Take Control


Better managed inventories, for food and labour, is the secret to success

Chefs and restaurateurs are celebrating the gradual extinction of the tedious spreadsheet and, even better, the pen and paper. With new forms of innovative inventory control software on the rise, the days of jotting down inventory items on a sheet of paper and entering them onto a spreadsheet are coming to an end. This, thankfully, should help foodservice managers eliminate wasteful spending while saving time.

“You can do it [inventory checks] in 20 per cent of the time,” said Bob Parrotta, foodservice director at Butchart Gardens, a bed and breakfast based in Brentwood Bay, B.C. “If a restaurant is of a certain size, I can’t see them operating without it.”

The “it” is inventory control software, and it’s as varied as it is helpful. Some systems send data wirelessly to handheld devices while others amalgamate inventory information from various locations based on previously made spreadsheets and instantly prepare a streamlined report that can be accessed from a central location, like a head-office computer. The software is often designed to match the requirements of the restaurant and can be customized to suit a customer’s unique needs and, most importantly, his or her budget.

Before the system is installed, however, restaurant owners need to lay some groundwork. The first step often involves producing a comprehensive, electronically accessible list of inventory. Once the system is installed, the technology keeps track of what products the restaurant have in stock, how much is used on a daily or weekly basis and how much more of a particular ingredient will need to be purchased if there is be a spike in demand. It will also provide restaurant owners with an accurate report on actual use versus projected use, thus identifying any possible problems with over-serving.

“If there’s a downfall [for operators] in the industry, it’s labour and inventory,” says CCI Management Solutions CEO, RJ Lesher. “You need tight control on both aspects of that.”

The word “control” may sound ominous, but the latest inventory control systems are about keeping costs down by identifying and correcting commonplace errors that could lead to excessive financial waste. The software tracks how fast inventory is moving out, so chefs and owners can place new orders accordingly and avoid overstocking. It also tracks labour cycles, and will even prompt owners to accurately schedule employees based on recorded patterns in restaurant traffic. Last Friday was quiet? Perhaps this one will be, too. Your computer will remind you of last week’s count, and you can decide whether you need more or less staff that day.

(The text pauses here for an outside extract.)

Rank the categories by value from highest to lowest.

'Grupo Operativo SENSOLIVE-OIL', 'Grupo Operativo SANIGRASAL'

“Choosing the right software depends on your business,” says FS Strategy consultant Andrew Waddington. “It should track what’s left over at the end of the day. The future [of foodservice technology] is making things as easy as possible. Operators need control over everything that is in their store, and it’s always worth the investment. Controls are paramount.”

These systems can turn a tedious, hours-long inventory count into a minutes-long exercise in convenience and accuracy. However, like many things, it comes at a cost. The latest inventory control software, depending on how innovative it is, typically costs between $3,000 and $7,000. For a large chain restaurant, the start-up costs will be practically reimbursed in the first few months, especially when noticeable declines in wasted food are present. For the mom-and-pop shop, a four-figure expenditure might be daunting; but the loss prevention can make it worthwhile.

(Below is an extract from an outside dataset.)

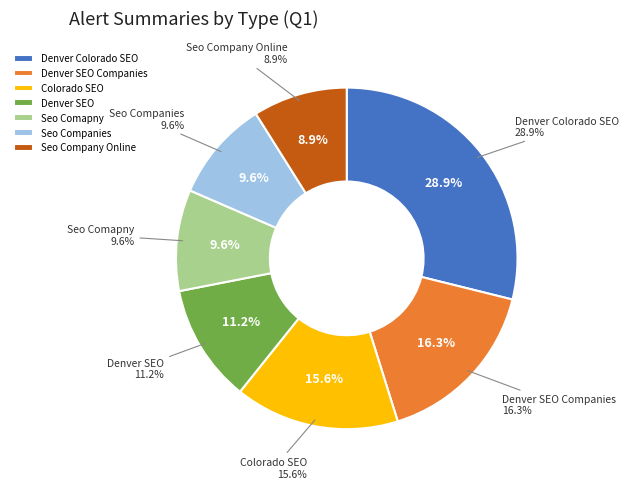

What is the change in value from Denver Colorado SEO to Seo Company Online?

-7968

“We’ve reduced food costs by two per cent,” says Parrotta. “I can now pin-point and correct deficiencies before they hurt us.”

The deficiencies Parrotta is talking about are simply products of occasionally unavoidable human error. He uses the example of a chef serving up a thick cut of meat that may be a bit larger than it should be. The diner won’t pay extra for the few extra inches of strip sirloin, and the meat supply will deplete faster without the operator having made a proper return on the investment.

For Parrotta, the software has to work triple-time. Butchart Gardens is home to 10 food and drink establishments, and he needs to see accurate records of what goes into the fine-dining restaurant, the coffee shop and the warehouse. “[The software] gives chefs and front-house staff a platform to work off of,” says Parrotta. “We have a clear indication of how we’re performing.”

Those performances, should they falter one day when the kitchen gets hectic, can be fixed within hours of discovering an avoidable blunder, rather than days or weeks after the fact.

“You want the biggest bang for your dollar,” says Parrotta. “You’d be silly not to take that opportunity.”